**Task to complete**
Without skipping a line, reproduce the entries exactly.

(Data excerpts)
——
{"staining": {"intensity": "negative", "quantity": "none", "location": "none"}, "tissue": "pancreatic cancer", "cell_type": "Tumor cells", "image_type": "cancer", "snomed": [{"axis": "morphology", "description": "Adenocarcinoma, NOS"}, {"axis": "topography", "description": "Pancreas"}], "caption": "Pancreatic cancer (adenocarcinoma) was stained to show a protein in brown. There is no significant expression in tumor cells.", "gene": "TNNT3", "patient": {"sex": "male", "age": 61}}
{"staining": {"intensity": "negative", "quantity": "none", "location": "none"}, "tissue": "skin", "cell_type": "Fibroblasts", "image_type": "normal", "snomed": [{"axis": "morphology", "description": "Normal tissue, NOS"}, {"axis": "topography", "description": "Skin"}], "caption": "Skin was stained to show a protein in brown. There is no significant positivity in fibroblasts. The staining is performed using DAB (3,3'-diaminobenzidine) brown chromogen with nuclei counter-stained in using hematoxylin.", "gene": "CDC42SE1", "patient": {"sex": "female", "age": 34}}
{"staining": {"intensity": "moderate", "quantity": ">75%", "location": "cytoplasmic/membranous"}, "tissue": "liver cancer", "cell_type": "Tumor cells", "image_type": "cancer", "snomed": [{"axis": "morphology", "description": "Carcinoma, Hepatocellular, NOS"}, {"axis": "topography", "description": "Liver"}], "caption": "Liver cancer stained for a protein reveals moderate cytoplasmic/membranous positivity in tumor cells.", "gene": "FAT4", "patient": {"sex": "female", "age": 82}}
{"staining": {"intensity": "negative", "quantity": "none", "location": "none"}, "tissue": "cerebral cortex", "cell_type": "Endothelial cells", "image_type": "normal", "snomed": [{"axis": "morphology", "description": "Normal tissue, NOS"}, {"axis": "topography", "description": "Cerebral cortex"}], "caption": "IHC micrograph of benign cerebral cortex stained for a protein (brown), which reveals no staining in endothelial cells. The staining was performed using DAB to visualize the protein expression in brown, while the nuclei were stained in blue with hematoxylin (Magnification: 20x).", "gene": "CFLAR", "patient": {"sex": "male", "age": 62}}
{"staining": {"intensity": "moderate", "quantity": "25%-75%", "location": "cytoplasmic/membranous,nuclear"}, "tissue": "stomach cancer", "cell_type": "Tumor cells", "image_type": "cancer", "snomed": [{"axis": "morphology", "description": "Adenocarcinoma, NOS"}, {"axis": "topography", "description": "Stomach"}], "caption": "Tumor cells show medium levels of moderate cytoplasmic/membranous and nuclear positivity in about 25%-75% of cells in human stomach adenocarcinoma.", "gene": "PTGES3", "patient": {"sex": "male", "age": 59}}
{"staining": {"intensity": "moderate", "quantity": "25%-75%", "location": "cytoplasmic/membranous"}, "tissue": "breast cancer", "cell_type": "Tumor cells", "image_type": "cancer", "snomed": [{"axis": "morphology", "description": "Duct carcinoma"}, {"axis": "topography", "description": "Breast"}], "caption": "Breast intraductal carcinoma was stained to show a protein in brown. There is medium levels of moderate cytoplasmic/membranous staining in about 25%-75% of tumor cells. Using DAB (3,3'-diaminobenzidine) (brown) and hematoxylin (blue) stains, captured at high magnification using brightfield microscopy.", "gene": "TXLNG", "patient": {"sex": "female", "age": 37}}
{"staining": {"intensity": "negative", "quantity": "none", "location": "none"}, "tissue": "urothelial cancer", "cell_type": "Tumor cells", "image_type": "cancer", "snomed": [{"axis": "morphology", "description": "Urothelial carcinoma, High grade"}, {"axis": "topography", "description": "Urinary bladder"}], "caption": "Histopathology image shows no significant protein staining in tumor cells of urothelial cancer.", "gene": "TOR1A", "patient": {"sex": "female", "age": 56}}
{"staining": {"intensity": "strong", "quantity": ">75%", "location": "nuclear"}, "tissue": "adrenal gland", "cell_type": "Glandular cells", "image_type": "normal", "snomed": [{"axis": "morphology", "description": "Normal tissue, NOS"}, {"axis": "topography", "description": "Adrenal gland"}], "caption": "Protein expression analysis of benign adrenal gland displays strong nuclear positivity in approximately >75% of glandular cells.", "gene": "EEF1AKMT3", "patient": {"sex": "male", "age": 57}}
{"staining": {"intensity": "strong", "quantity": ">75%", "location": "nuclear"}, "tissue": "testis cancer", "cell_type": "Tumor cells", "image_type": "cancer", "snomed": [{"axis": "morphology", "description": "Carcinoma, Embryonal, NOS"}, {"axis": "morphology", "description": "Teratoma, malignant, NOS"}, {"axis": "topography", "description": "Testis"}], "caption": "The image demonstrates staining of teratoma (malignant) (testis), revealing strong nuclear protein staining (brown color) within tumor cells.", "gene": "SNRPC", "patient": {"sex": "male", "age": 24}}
——
**Written solution**
{"staining": {"intensity": "negative", "quantity": "none", "location": "none"}, "tissue": "pancreatic cancer", "cell_type": "Tumor cells", "image_type": "cancer", "snomed": [{"axis": "morphology", "description": "Adenocarcinoma, NOS"}, {"axis": "topography", "description": "Pancreas"}], "caption": "Pancreatic cancer (adenocarcinoma) was stained to show a protein in brown. There is no significant expression in tumor cells.", "gene": "TNNT3", "patient": {"sex": "male", "age": 61}}
{"staining": {"intensity": "negative", "quantity": "none", "location": "none"}, "tissue": "skin", "cell_type": "Fibroblasts", "image_type": "normal", "snomed": [{"axis": "morphology", "description": "Normal tissue, NOS"}, {"axis": "topography", "description": "Skin"}], "caption": "Skin was stained to show a protein in brown. There is no significant positivity in fibroblasts. The staining is performed using DAB (3,3'-diaminobenzidine) brown chromogen with nuclei counter-stained in using hematoxylin.", "gene": "CDC42SE1", "patient": {"sex": "female", "age": 34}}
{"staining": {"intensity": "moderate", "quantity": ">75%", "location": "cytoplasmic/membranous"}, "tissue": "liver cancer", "cell_type": "Tumor cells", "image_type": "cancer", "snomed": [{"axis": "morphology", "description": "Carcinoma, Hepatocellular, NOS"}, {"axis": "topography", "description": "Liver"}], "caption": "Liver cancer stained for a protein reveals moderate cytoplasmic/membranous positivity in tumor cells.", "gene": "FAT4", "patient": {"sex": "female", "age": 82}}
{"staining": {"intensity": "negative", "quantity": "none", "location": "none"}, "tissue": "cerebral cortex", "cell_type": "Endothelial cells", "image_type": "normal", "snomed": [{"axis": "morphology", "description": "Normal tissue, NOS"}, {"axis": "topography", "description": "Cerebral cortex"}], "caption": "IHC micrograph of benign cerebral cortex stained for a protein (brown), which reveals no staining in endothelial cells. The staining was performed using DAB to visualize the protein expression in brown, while the nuclei were stained in blue with hematoxylin (Magnification: 20x).", "gene": "CFLAR", "patient": {"sex": "male", "age": 62}}
{"staining": {"intensity": "moderate", "quantity": "25%-75%", "location": "cytoplasmic/membranous,nuclear"}, "tissue": "stomach cancer", "cell_type": "Tumor cells", "image_type": "cancer", "snomed": [{"axis": "morphology", "description": "Adenocarcinoma, NOS"}, {"axis": "topography", "description": "Stomach"}], "caption": "Tumor cells show medium levels of moderate cytoplasmic/membranous and nuclear positivity in about 25%-75% of cells in human stomach adenocarcinoma.", "gene": "PTGES3", "patient": {"sex": "male", "age": 59}}
{"staining": {"intensity": "moderate", "quantity": "25%-75%", "location": "cytoplasmic/membranous"}, "tissue": "breast cancer", "cell_type": "Tumor cells", "image_type": "cancer", "snomed": [{"axis": "morphology", "description": "Duct carcinoma"}, {"axis": "topography", "description": "Breast"}], "caption": "Breast intraductal carcinoma was stained to show a protein in brown. There is medium levels of moderate cytoplasmic/membranous staining in about 25%-75% of tumor cells. Using DAB (3,3'-diaminobenzidine) (brown) and hematoxylin (blue) stains, captured at high magnification using brightfield microscopy.", "gene": "TXLNG", "patient": {"sex": "female", "age": 37}}
{"staining": {"intensity": "negative", "quantity": "none", "location": "none"}, "tissue": "urothelial cancer", "cell_type": "Tumor cells", "image_type": "cancer", "snomed": [{"axis": "morphology", "description": "Urothelial carcinoma, High grade"}, {"axis": "topography", "description": "Urinary bladder"}], "caption": "Histopathology image shows no significant protein staining in tumor cells of urothelial cancer.", "gene": "TOR1A", "patient": {"sex": "female", "age": 56}}
{"staining": {"intensity": "strong", "quantity": ">75%", "location": "nuclear"}, "tissue": "adrenal gland", "cell_type": "Glandular cells", "image_type": "normal", "snomed": [{"axis": "morphology", "description": "Normal tissue, NOS"}, {"axis": "topography", "description": "Adrenal gland"}], "caption": "Protein expression analysis of benign adrenal gland displays strong nuclear positivity in approximately >75% of glandular cells.", "gene": "EEF1AKMT3", "patient": {"sex": "male", "age": 57}}
{"staining": {"intensity": "strong", "quantity": ">75%", "location": "nuclear"}, "tissue": "testis cancer", "cell_type": "Tumor cells", "image_type": "cancer", "snomed": [{"axis": "morphology", "description": "Carcinoma, Embryonal, NOS"}, {"axis": "morphology", "description": "Teratoma, malignant, NOS"}, {"axis": "topography", "description": "Testis"}], "caption": "The image demonstrates staining of teratoma (malignant) (testis), revealing strong nuclear protein staining (brown color) within tumor cells.", "gene": "SNRPC", "patient": {"sex": "male", "age": 24}}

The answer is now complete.